Reproduce the lines below verbatim, omitting the pictures from your answer.
++++ MATERIAL PROVIDED
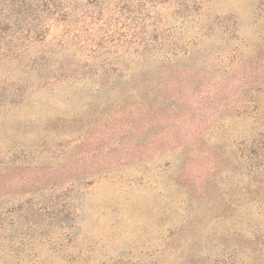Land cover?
I'll list each match as a JSON object with an SVG mask.
<instances>
[{"label":"rangeland","instance_id":"rangeland-1","mask_svg":"<svg viewBox=\"0 0 264 264\" xmlns=\"http://www.w3.org/2000/svg\"><path fill=\"white\" fill-rule=\"evenodd\" d=\"M43 18L0 56V264L264 263V0Z\"/></svg>","mask_w":264,"mask_h":264},{"label":"trees","instance_id":"trees-1","mask_svg":"<svg viewBox=\"0 0 264 264\" xmlns=\"http://www.w3.org/2000/svg\"><path fill=\"white\" fill-rule=\"evenodd\" d=\"M71 1L73 0H0V56L14 57L20 48L25 47L26 42L44 38L48 28L43 24V16L58 14L64 18L71 3L76 4L79 0ZM254 152L264 154V144L261 145L260 140L255 142ZM252 252L254 255L257 253ZM235 253L214 264H240Z\"/></svg>","mask_w":264,"mask_h":264}]
</instances>
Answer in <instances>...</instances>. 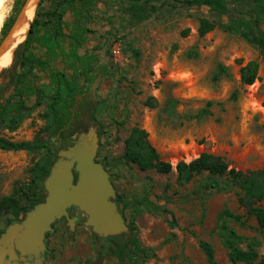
++++++++
▶ FINAL ANSWER:
Land cover?
I'll list each match as a JSON object with an SVG mask.
<instances>
[{"label":"rangeland","instance_id":"rangeland-1","mask_svg":"<svg viewBox=\"0 0 264 264\" xmlns=\"http://www.w3.org/2000/svg\"><path fill=\"white\" fill-rule=\"evenodd\" d=\"M43 18L0 56V264L264 263V0Z\"/></svg>","mask_w":264,"mask_h":264},{"label":"trees","instance_id":"trees-1","mask_svg":"<svg viewBox=\"0 0 264 264\" xmlns=\"http://www.w3.org/2000/svg\"><path fill=\"white\" fill-rule=\"evenodd\" d=\"M71 1L73 0H0V56L14 57L20 48L25 47L26 42L44 38L48 28L43 24V16L58 14L64 18L71 3L76 4L79 0ZM254 152L264 154V144L261 145L260 140L255 142ZM252 252L254 255L257 253ZM235 253L214 264H240Z\"/></svg>","mask_w":264,"mask_h":264}]
</instances>
Answer in <instances>...</instances>. 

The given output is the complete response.